When this story ran in The Buffalo News, some readers had questions about why the injured worker was entitled to sue for on-the-job injuries, insisting that New York workers’ comp law prevented employees from suing after suffering injuries.
I want to clear up this misconception. While it is true that in the vast majority of circumstances, an employee cannot sue an employer for workplace injuries, an employee may sue a third party for on-the-job injuries. This is called third party liability.
What is third-party liability?
Third party liability comes into play when a third party – not your employer – causes your injury through a negligent act. For example, if you crush your hand in a machine in your workplace because the safety bar didn’t work, you may be entitled to sue the manufacturer of the machine for producing a defective product.
In this case, the injured Arcade man was working – though not on his employers’ premises – when the injury occurred. According to his lawyer, the forklift driver was new to the job and had not been properly trained. Therefore, the man was entitled to bring a personal injury claim against the plant, even though he happened to be working at the time, just as any other citizen could have done.
Can I sue a third party even if I am receiving workers’ compensation?

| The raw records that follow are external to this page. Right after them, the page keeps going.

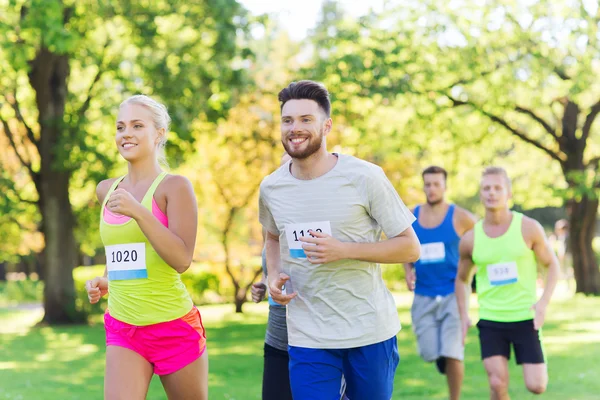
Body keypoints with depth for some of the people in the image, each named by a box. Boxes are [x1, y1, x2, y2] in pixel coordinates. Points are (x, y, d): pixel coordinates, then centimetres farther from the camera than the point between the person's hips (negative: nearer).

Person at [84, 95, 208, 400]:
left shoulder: (175, 186, -7)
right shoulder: (107, 190, 10)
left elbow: (182, 259, -17)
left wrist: (139, 212, -25)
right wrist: (103, 281, 9)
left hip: (174, 327, -4)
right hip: (123, 329, 4)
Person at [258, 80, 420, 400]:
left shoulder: (364, 178, -10)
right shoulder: (271, 188, 1)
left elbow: (410, 248, -7)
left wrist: (344, 250, -20)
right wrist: (274, 275, 1)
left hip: (371, 329, -2)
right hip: (307, 337, 2)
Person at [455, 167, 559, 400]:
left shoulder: (528, 228, -8)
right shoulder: (470, 238, -2)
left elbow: (552, 265, 2)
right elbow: (462, 279, 14)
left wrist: (543, 302, -13)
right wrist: (463, 316, 1)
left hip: (525, 318, -1)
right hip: (490, 320, 1)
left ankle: (541, 369, 34)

Yes. Workers’ compensation covers reimbursement for medical expenses and partial loss wages exclusively. It does not compensate you for pain and suffering, loss of enjoyment of life, long-term loss of income, wrongful death, or other losses. If have the right to bring a personal injury claim against a third party for your workplace accident, you may be able to obtain these other damages above and beyond the amount you receive for workers’ compensation.

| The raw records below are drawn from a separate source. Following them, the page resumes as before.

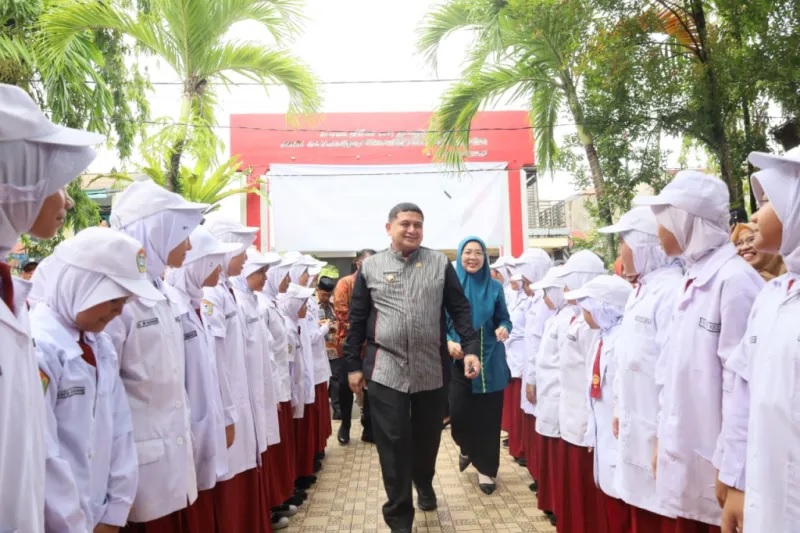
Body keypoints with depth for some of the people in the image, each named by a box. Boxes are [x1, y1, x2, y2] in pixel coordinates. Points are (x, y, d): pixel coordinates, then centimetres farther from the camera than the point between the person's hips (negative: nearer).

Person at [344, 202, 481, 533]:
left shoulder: (440, 264, 3)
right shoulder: (371, 267, 3)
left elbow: (460, 309, 3)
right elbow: (357, 319, 5)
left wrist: (471, 349, -9)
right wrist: (353, 365, 3)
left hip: (432, 368, 2)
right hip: (385, 370, -1)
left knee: (427, 437, 16)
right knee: (393, 443, 0)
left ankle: (424, 484, 47)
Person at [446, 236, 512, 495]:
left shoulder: (494, 287, 1)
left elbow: (504, 319, 4)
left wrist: (503, 329, -19)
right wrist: (448, 342, -18)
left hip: (490, 360, 1)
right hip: (459, 360, 0)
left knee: (488, 415, 5)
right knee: (458, 414, -3)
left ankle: (486, 469, 24)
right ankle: (467, 449, 33)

How do I know if I have a third party claim?
You may have a third-party claim if you were injured:
- while working on someone else’s premises
- by a malfunctioning piece of equipment or machinery
- by a non-employee in the workplace
- by the driver of another vehicle while on a work-related trip.
The best way to be sure of whether you have a third party claim for an on-the-job accident is by speaking with an experienced injury and workers’ compensation attorney. Your attorney will review the facts of your accident with you, investigate the the details, and assess whether you have a good case for a third party claim.